Gosh, open letters seem to be the weapon of choice these days, don’t they?
And I have something to get off my chest. So today, we interrupt normal booky programming to bring you this message.
Dear BBC Productions,
Sometimes, when I’m watching your work, I have an irresistable urge to hunt down some of the crew, and shoot you point blank. In the face.
Crew hairdressers (known in industry shorthand, I’m reliably informed, as “Hair”) are the current targets for my wrath. Particularly on Peaky Blinders, BBC’s 1920s Birmingham gangster drama. What is it about costume drama on television, that you have this need to make actresses look modern rather than contemporary to the period they’re supposed to bloody be in? Would the programme fall apart if the women looked as authentic as the men? Of course not. What the hell is wrong with you?
You have 3 female leads in Peaky Blinders, all pirouetting prettily around the central character, Thomas Shelby (Cillian Murphy). One of them is Thomas Shelby’s Aunt Polly. The other is Thomas Shelby’s sister, Ada. And the third is Grace Burgess, Thomas’ Irish (my eye) love interest.
All 3 of them walked out of a Pantene ad c. 2004. Grace’s hair is so shiny you can practically smell the shampoo.

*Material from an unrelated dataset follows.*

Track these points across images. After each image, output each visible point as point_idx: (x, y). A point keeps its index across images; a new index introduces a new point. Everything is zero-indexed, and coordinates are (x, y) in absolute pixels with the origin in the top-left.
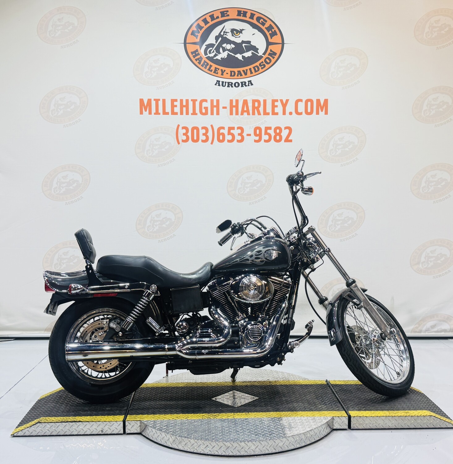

In Manchester. Uniformly smooth waves tumble gently about her face, just the way mine would – if I put rollers and setting lotion in it for 3 hours, before having it brushed gently, 100 times, by a whimpering Victorian orphan.
Ada’s hair was shaved off Davina McCall’s skull ten years ago and hand-sewn into a wig, before being cut into a short, pert bob which was the height of Bright Young Thing fashion in London, approximately 5 years after the setting of Peaky Blinders. And Aunt Polly never has a bouncy curl out of place, which is no mean feat for a hard-nosed woman living in a house with more thieves and murderers than there are ashtrays.
I’m no hair expert, but I would think living in a place where the sun never pierces through the smoke and soot choking an entire English city Up North in a post-WWI depression reminiscent of the 19th century industrial revolution, might result in frizzy, filthy, lank locks which get washed once a fortnight and styled once in a lifetime. Staring at these overdone tresses just makes me wonder whether I emptied the washing machine.
Place a peaky blind-fold on your hairdressers, please. Tell them to keep a tight grip on their hairdryers and place their backs to the wall.